*Exercise description*:
There is one span to output from the data below: the lines starting at the line with "33320 Eysines" and ending at the line with "最新情報はここからチェック！". Output it exactly, ends included, nothing more.

Dataset entries:
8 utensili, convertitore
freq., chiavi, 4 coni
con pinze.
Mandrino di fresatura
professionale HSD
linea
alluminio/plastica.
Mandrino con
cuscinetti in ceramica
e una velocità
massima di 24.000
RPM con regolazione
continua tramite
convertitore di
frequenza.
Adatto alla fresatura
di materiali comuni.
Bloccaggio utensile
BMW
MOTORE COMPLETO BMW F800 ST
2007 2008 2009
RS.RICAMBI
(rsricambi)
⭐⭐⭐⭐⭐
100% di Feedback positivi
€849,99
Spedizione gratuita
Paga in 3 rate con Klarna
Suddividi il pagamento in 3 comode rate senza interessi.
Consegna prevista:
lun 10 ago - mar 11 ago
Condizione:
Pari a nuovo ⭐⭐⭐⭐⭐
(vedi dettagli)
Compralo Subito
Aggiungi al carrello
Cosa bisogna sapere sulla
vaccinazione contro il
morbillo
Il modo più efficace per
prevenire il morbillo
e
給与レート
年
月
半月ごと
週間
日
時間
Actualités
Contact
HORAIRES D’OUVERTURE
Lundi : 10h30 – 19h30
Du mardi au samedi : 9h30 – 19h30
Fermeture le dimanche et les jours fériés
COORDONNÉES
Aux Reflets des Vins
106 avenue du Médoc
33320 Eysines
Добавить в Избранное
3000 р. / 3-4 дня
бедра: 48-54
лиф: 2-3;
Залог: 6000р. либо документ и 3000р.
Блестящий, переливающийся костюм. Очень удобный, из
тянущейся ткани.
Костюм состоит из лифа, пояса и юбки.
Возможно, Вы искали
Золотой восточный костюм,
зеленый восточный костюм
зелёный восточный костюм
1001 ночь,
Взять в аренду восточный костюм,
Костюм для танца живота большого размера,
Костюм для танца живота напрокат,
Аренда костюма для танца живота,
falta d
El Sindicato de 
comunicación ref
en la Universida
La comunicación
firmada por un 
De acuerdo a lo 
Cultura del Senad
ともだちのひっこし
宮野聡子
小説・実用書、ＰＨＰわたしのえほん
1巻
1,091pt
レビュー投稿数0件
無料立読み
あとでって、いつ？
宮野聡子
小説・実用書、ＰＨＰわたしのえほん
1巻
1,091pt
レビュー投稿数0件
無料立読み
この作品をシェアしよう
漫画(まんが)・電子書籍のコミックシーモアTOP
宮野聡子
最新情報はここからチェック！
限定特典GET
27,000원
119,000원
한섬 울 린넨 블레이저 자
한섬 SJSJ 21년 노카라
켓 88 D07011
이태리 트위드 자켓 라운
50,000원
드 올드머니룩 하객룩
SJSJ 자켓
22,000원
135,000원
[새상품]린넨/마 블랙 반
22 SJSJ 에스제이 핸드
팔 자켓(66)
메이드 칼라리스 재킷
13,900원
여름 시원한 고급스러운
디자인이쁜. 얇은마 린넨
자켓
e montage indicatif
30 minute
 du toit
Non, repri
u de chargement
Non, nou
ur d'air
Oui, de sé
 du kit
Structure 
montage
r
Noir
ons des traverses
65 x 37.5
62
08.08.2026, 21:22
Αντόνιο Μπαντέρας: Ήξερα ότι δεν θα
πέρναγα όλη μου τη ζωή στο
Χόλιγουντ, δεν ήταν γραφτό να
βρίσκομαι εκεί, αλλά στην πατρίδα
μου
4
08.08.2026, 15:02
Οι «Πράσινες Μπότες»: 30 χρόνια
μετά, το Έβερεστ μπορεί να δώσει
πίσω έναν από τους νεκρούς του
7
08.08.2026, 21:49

*The completed task*:
33320 Eysines
Добавить в Избранное
3000 р. / 3-4 дня
бедра: 48-54
лиф: 2-3;
Залог: 6000р. либо документ и 3000р.
Блестящий, переливающийся костюм. Очень удобный, из
тянущейся ткани.
Костюм состоит из лифа, пояса и юбки.
Возможно, Вы искали
Золотой восточный костюм,
зеленый восточный костюм
зелёный восточный костюм
1001 ночь,
Взять в аренду восточный костюм,
Костюм для танца живота большого размера,
Костюм для танца живота напрокат,
Аренда костюма для танца живота,
falta d
El Sindicato de 
comunicación ref
en la Universida
La comunicación
firmada por un 
De acuerdo a lo 
Cultura del Senad
ともだちのひっこし
宮野聡子
小説・実用書、ＰＨＰわたしのえほん
1巻
1,091pt
レビュー投稿数0件
無料立読み
あとでって、いつ？
宮野聡子
小説・実用書、ＰＨＰわたしのえほん
1巻
1,091pt
レビュー投稿数0件
無料立読み
この作品をシェアしよう
漫画(まんが)・電子書籍のコミックシーモアTOP
宮野聡子
最新情報はここからチェック！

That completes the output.